Or do this thing: draft! O. C. Miller will teach you to make "huge plant or immense building" take shape. Weird Hitler baby moustache optional (interchangeable with bow tie). Lobot haircut mandatory. Clearly, the lucky graduate has learned the most important lesson: that the key to addressing O. C. is to avoid look at him. Write for FREE bulletin. O. C. Miller, secretary, professor, comptroller, janitor, front stoop sweepsman.

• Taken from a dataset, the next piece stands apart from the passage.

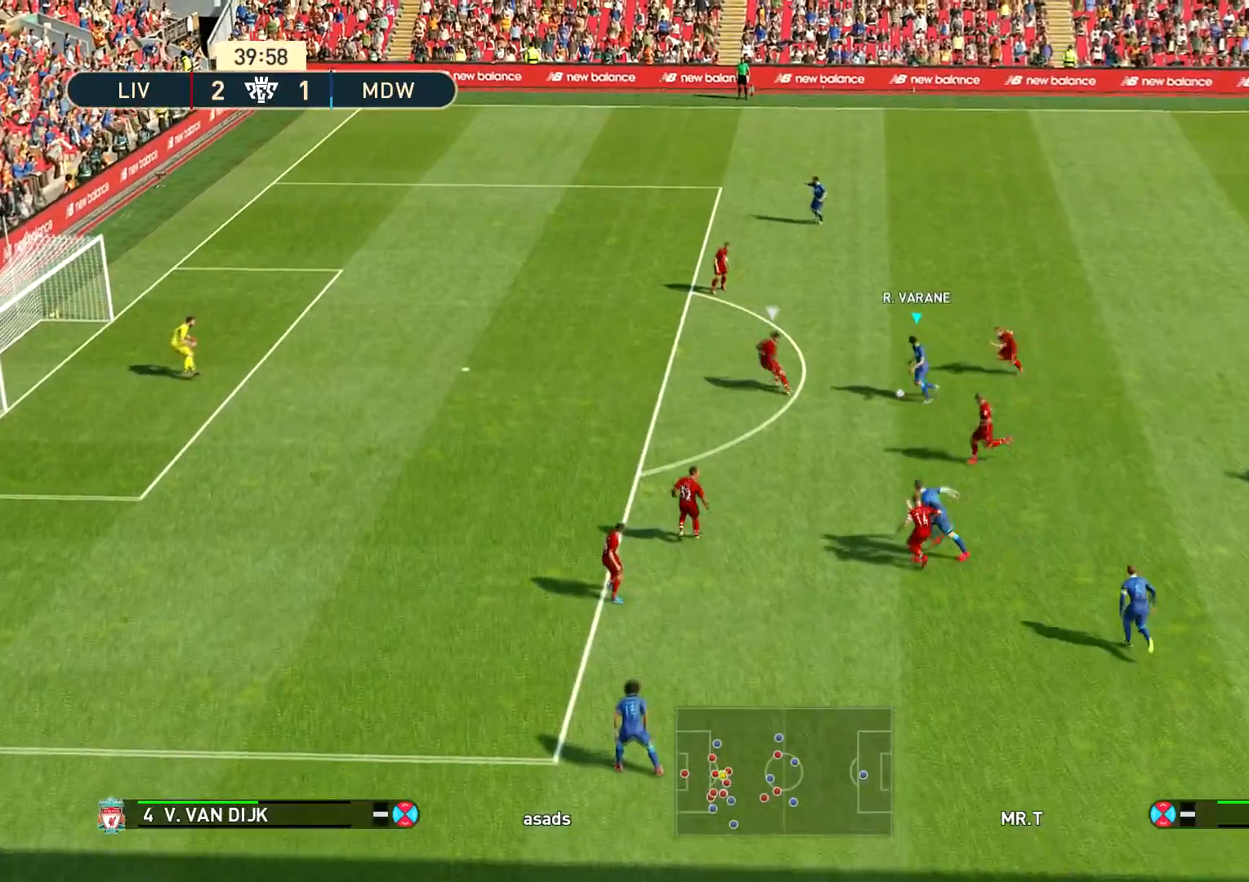
{"buttons": ["R1"], "left_stick": "up-left", "right_stick": "center", "events": [[33, "R1", "down"], [183, "left_stick", "up-left"]]}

UPDATE! This just in from the P.A.G! Geographic & Temporal Telemetry Squad. Waaaaait a second. What's with these guys' names? O. K. Miller and O. C. Miller? Double you Tee Eff? Same guy? Same guy who remarried and took his wife's name? Twins of unimaginative parents? What's the connection? We're through the looking glass here, people.
Both locations are nowhere near each other. The Potato Institute was located on the North side, near a restaurant and some convenient and safe public parking.
The Potato Institute location.
View Larger MapHoly flaming shitballs! The American School is still there at 58th and Drexel (street view not available)! A quick Googling of O. C. Miller's name shows that he's all over the American Correspondence School's history. He's a real guy.
No joy on O. K. Miller's name, except for this fan fiction of Mystery Science Theater 3000. That's about as weak as any evidence I can imagine. O. K. must have lived at some apartment in the area or something. Or, it actually is O. C. Miller, except that his middle name was Clark and he sometimes spelled it with a "K".
SO! A conspiracy of coincidence and unrelated nothingness! I might have known. I'm having the Research and Googling team flogged for wasting my time.